Image Localisation via Feature Matching

3 minute read


In this blog post, we would like to share some insights on our participation in the COMP90086 Computer Vision Project at the University of Melbourne (Semester 2, 2021).

The task of the project was to develop a method to estimate the coordinates from which an image was taken. The dataset for this task was published by the COMP90086 teaching team and consisted of a collection of images taken in and around an art museum (the Getty Center in Los Angeles, U.S.A.).

The training dataset contained a total of 7500 images labeled with their corresponding (x,y) coordinates. The test dataset for which the coordinates should be predicted contained 1200 images.

For our participation, we chose to use the pre-trained SuperGlue model to extract features from the images in the training set and match them with the images in the test set.

SuperGlue network architecture

The image above shows the SuperGlue network architecture and is taken from the original SuperGlue paper by Sarlin et al. SuperGlue combines a graph neural network architecture and attention mechanism to match local image features by finding correspondences and dismissing unmatchable points. It consist of two main components:

  1. In the first component (Attentional Graph Neural Network), SuperGlue borrows the self-attention mechanism from Transformer and embeds it into a Graph Neural Network. The attentional GNN leverages spatial relationships of keypoints and descriptors. It works by first employing an encoder to map keypoint positions $p$ and their associated descriptors $d$ into a single vector. In the next step, self-attention and cross-attention layers are used to generate more powerful representations $f$. This component consist of a total of 9 layers of self- and cross-attention with 4 heads each.

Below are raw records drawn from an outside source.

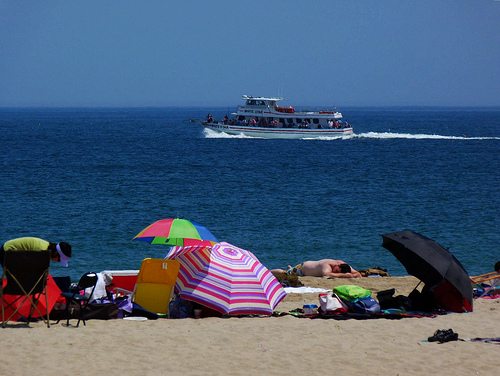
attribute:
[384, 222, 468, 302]
umbrella — black, multicolored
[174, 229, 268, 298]
umbrella — striped, red, multicolored, colorful, blue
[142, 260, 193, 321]
chair — yellow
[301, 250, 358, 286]
man — laying, bare, sleeping, pale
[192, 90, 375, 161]
boat — white, leaving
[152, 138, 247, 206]
ocean — calm, blue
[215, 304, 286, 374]
beach — sandy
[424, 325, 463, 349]
shoes — black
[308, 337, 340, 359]
sand — tan, brown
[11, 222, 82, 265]
person — bending, leaning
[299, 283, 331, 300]
towel — green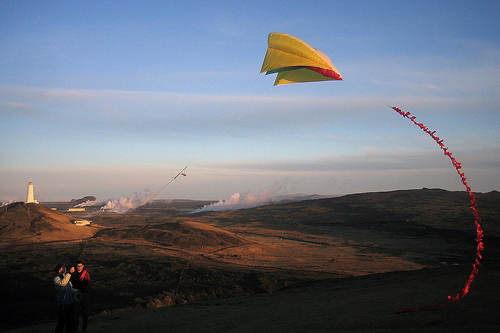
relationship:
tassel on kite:
[342, 106, 488, 312] [258, 28, 341, 88]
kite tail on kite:
[385, 107, 485, 316] [258, 28, 341, 88]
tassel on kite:
[342, 93, 487, 313] [258, 28, 341, 88]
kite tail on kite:
[385, 107, 485, 316] [258, 31, 488, 315]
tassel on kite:
[342, 106, 488, 312] [258, 31, 488, 315]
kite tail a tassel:
[385, 107, 485, 316] [342, 106, 488, 312]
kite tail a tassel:
[385, 88, 469, 200] [342, 106, 488, 312]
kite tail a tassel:
[385, 107, 485, 316] [456, 170, 466, 177]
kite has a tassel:
[258, 31, 488, 315] [456, 170, 466, 177]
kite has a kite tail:
[258, 31, 488, 315] [385, 107, 485, 316]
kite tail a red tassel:
[385, 107, 485, 316] [390, 100, 489, 309]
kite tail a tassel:
[385, 107, 485, 316] [475, 249, 482, 260]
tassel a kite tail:
[342, 106, 488, 312] [385, 107, 485, 316]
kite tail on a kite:
[385, 107, 485, 316] [265, 24, 343, 85]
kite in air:
[242, 12, 488, 304] [4, 1, 497, 120]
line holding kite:
[132, 137, 220, 215] [259, 32, 375, 125]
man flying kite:
[51, 264, 77, 315] [242, 12, 488, 304]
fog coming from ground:
[0, 246, 154, 315] [41, 192, 145, 296]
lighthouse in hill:
[22, 179, 38, 211] [0, 204, 90, 254]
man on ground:
[68, 262, 94, 296] [105, 310, 219, 331]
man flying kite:
[68, 262, 94, 296] [258, 31, 488, 315]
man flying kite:
[68, 262, 94, 296] [259, 30, 485, 309]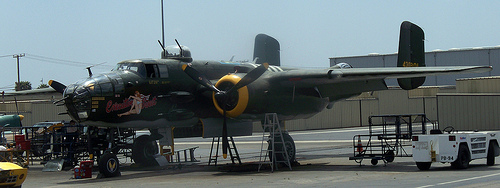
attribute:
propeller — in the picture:
[177, 60, 270, 160]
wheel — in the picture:
[265, 125, 297, 170]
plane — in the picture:
[39, 20, 491, 169]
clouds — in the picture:
[302, 21, 334, 42]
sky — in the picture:
[214, 3, 483, 40]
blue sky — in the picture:
[1, 4, 140, 45]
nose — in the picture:
[59, 59, 157, 144]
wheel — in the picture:
[448, 146, 469, 171]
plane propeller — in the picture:
[181, 49, 291, 151]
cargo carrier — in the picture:
[334, 90, 496, 185]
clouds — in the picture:
[275, 11, 360, 31]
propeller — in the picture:
[166, 55, 273, 162]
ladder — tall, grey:
[223, 134, 247, 174]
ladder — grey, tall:
[198, 132, 225, 168]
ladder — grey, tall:
[153, 145, 211, 180]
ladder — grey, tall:
[259, 105, 300, 172]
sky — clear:
[296, 12, 335, 37]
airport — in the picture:
[18, 21, 498, 185]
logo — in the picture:
[100, 84, 170, 115]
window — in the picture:
[144, 60, 174, 81]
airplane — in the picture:
[52, 35, 468, 170]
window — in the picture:
[143, 62, 167, 77]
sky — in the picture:
[176, 19, 375, 42]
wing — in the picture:
[296, 26, 488, 100]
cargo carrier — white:
[413, 120, 498, 171]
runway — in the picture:
[95, 55, 497, 182]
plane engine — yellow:
[183, 60, 275, 122]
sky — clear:
[194, 11, 279, 30]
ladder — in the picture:
[256, 111, 293, 173]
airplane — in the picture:
[48, 30, 491, 177]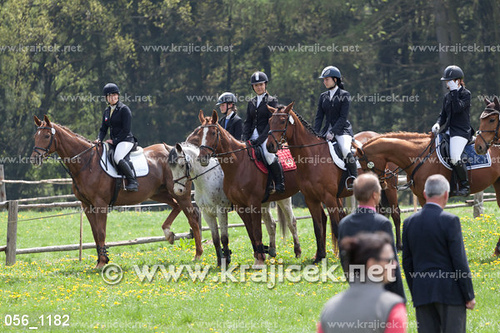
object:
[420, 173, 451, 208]
head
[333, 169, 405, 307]
man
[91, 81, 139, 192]
rider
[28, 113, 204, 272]
horse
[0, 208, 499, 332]
grass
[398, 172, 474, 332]
people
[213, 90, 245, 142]
person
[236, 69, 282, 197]
person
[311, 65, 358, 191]
person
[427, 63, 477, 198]
person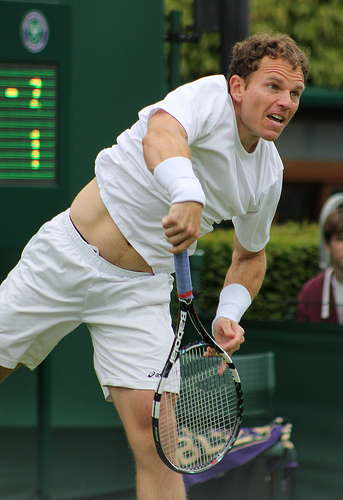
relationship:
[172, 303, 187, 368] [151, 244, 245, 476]
name on racket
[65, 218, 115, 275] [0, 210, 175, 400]
band on shorts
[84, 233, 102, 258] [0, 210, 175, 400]
string on shorts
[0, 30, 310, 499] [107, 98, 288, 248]
man with shirt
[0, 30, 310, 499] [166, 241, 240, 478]
man with racket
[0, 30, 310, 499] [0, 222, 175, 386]
man with shorts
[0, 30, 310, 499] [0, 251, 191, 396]
man with shorts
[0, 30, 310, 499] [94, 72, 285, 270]
man with shirt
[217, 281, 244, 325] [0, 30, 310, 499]
band on man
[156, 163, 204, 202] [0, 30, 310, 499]
band on man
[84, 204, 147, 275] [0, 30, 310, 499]
belly on man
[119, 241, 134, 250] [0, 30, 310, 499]
button on man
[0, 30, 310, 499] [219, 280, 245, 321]
man has band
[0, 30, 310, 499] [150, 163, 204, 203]
man has band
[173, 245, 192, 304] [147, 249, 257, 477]
handle on racket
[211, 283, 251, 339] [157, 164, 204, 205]
band on wrist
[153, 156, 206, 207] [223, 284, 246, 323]
band on wrist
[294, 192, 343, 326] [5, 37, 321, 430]
man watching game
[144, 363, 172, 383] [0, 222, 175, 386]
logo on shorts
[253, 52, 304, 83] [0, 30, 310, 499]
forhead on man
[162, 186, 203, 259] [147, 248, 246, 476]
hand with racket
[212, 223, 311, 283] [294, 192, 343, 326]
hedges behind man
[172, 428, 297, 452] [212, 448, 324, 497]
banner on ground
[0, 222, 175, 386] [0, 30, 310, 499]
shorts on man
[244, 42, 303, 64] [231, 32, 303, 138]
hair on head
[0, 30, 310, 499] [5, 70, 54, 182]
man front of scoreboard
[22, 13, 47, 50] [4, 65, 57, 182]
logo above scoreboard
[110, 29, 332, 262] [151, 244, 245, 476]
man playing racket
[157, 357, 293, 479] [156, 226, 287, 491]
strings on racket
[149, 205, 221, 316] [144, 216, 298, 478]
handle on racket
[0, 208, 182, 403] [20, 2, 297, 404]
shorts on player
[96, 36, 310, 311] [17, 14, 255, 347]
shirt on player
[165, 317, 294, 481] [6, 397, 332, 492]
chair next to court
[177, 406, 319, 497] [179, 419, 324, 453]
towel with lettering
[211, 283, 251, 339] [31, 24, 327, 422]
band of player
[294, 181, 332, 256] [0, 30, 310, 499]
man watching man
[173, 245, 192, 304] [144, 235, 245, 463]
handle on raquet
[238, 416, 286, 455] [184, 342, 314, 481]
towel on chair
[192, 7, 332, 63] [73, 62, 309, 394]
hedges behind player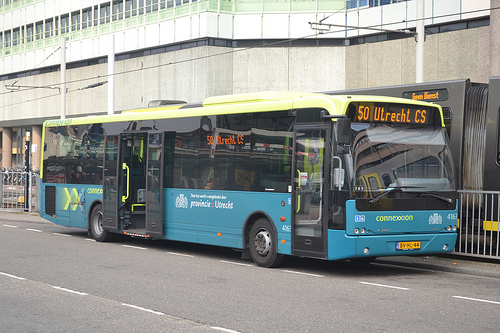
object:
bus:
[35, 91, 460, 270]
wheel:
[241, 216, 289, 266]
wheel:
[88, 200, 122, 243]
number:
[352, 105, 366, 122]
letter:
[228, 203, 236, 211]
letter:
[373, 215, 382, 225]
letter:
[187, 201, 196, 210]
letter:
[414, 108, 422, 125]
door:
[142, 134, 163, 238]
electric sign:
[350, 102, 443, 130]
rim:
[251, 226, 274, 259]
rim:
[90, 209, 106, 234]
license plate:
[392, 242, 423, 252]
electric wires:
[0, 7, 499, 96]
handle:
[119, 160, 135, 206]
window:
[33, 18, 48, 35]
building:
[0, 0, 499, 237]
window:
[33, 21, 41, 40]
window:
[58, 15, 67, 30]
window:
[136, 1, 144, 9]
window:
[127, 8, 136, 18]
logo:
[424, 210, 443, 226]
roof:
[38, 92, 449, 134]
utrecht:
[373, 102, 413, 128]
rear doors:
[99, 128, 122, 233]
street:
[0, 211, 499, 332]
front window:
[350, 122, 460, 211]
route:
[371, 103, 430, 127]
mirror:
[332, 167, 344, 188]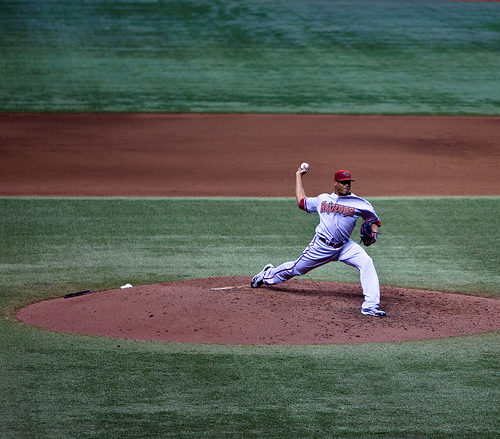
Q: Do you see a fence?
A: No, there are no fences.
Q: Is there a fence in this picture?
A: No, there are no fences.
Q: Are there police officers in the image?
A: No, there are no police officers.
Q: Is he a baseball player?
A: Yes, that is a baseball player.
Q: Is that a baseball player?
A: Yes, that is a baseball player.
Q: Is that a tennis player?
A: No, that is a baseball player.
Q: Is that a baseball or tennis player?
A: That is a baseball player.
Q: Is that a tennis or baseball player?
A: That is a baseball player.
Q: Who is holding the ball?
A: The player is holding the ball.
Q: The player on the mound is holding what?
A: The player is holding the ball.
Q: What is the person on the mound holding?
A: The player is holding the ball.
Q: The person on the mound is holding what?
A: The player is holding the ball.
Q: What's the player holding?
A: The player is holding the ball.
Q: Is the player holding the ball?
A: Yes, the player is holding the ball.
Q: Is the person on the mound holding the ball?
A: Yes, the player is holding the ball.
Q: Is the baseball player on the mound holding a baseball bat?
A: No, the player is holding the ball.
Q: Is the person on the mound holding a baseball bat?
A: No, the player is holding the ball.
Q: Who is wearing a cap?
A: The player is wearing a cap.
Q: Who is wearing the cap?
A: The player is wearing a cap.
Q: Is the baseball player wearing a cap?
A: Yes, the player is wearing a cap.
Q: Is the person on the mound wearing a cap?
A: Yes, the player is wearing a cap.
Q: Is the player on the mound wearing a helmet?
A: No, the player is wearing a cap.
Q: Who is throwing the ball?
A: The player is throwing the ball.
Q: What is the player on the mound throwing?
A: The player is throwing the ball.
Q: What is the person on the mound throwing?
A: The player is throwing the ball.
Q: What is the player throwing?
A: The player is throwing the ball.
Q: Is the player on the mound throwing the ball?
A: Yes, the player is throwing the ball.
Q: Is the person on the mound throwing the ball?
A: Yes, the player is throwing the ball.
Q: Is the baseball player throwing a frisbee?
A: No, the player is throwing the ball.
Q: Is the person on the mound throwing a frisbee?
A: No, the player is throwing the ball.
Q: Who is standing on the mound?
A: The player is standing on the mound.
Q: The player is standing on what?
A: The player is standing on the mound.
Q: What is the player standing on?
A: The player is standing on the mound.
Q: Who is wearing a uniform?
A: The player is wearing a uniform.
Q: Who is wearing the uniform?
A: The player is wearing a uniform.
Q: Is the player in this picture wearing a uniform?
A: Yes, the player is wearing a uniform.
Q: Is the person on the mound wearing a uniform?
A: Yes, the player is wearing a uniform.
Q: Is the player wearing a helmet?
A: No, the player is wearing a uniform.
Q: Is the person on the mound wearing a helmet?
A: No, the player is wearing a uniform.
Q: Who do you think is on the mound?
A: The player is on the mound.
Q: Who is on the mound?
A: The player is on the mound.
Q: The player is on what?
A: The player is on the mound.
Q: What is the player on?
A: The player is on the mound.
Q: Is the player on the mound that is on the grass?
A: Yes, the player is on the mound.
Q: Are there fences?
A: No, there are no fences.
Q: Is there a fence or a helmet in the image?
A: No, there are no fences or helmets.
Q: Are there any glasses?
A: No, there are no glasses.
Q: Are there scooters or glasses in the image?
A: No, there are no glasses or scooters.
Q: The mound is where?
A: The mound is on the grass.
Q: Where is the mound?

  2. The second component (Optimal Matching Layer) creates an $M \times N$ score matrix and finds the optimal partial assignment between two sets of local features by using the Sinkhorn algorithm for $T = 100$ iterations.

The pre-trained SuperGlue model consisting of approx. 12M parameters has been implemented in PyTorch and available on GitHub. It can be amalgamated with any local feature detector and descriptor techniques such as SIFT and SuperPoint to extract sparse keypoints and perform matching. In our experiments, SuperGlue was able to estimate almost all correct matches while rejecting the majority of outliers.

Shown below is an example from the COMP90086 dataset. An example image from the test set is shown on the left, and the corresponding image from the training set is shown on the right. All detected matches are colored based on their predicted confidence in a jet colormap (red: more confident, blue: less confident).

SuperGlue matches

By using the SuperGlue model, we managed to achieve a mean absolute error (MAE) of 5.15683, which put us on rank 9 out of 215 participants in the final Kaggle competition. The MAE score was calculated via the formula $MAE = \frac{1}{N} \sum_{i=1}^{N}abs(x_i - \hat{x}_i) + abs(y_i - \hat{y}_i)$.

A detailed write-up of the implementation details as well as other experiments that we performed (e.g. using SIFT or an Autoencoder architecture to match images based on their similarity) is available here, and if you are interested in further details, please refer to the following repository: COMP90086-Fine-grained-localisation.


  • Sarlin, P.-E., et al. (2020). Superglue: Learning feature matching with graph neural networks.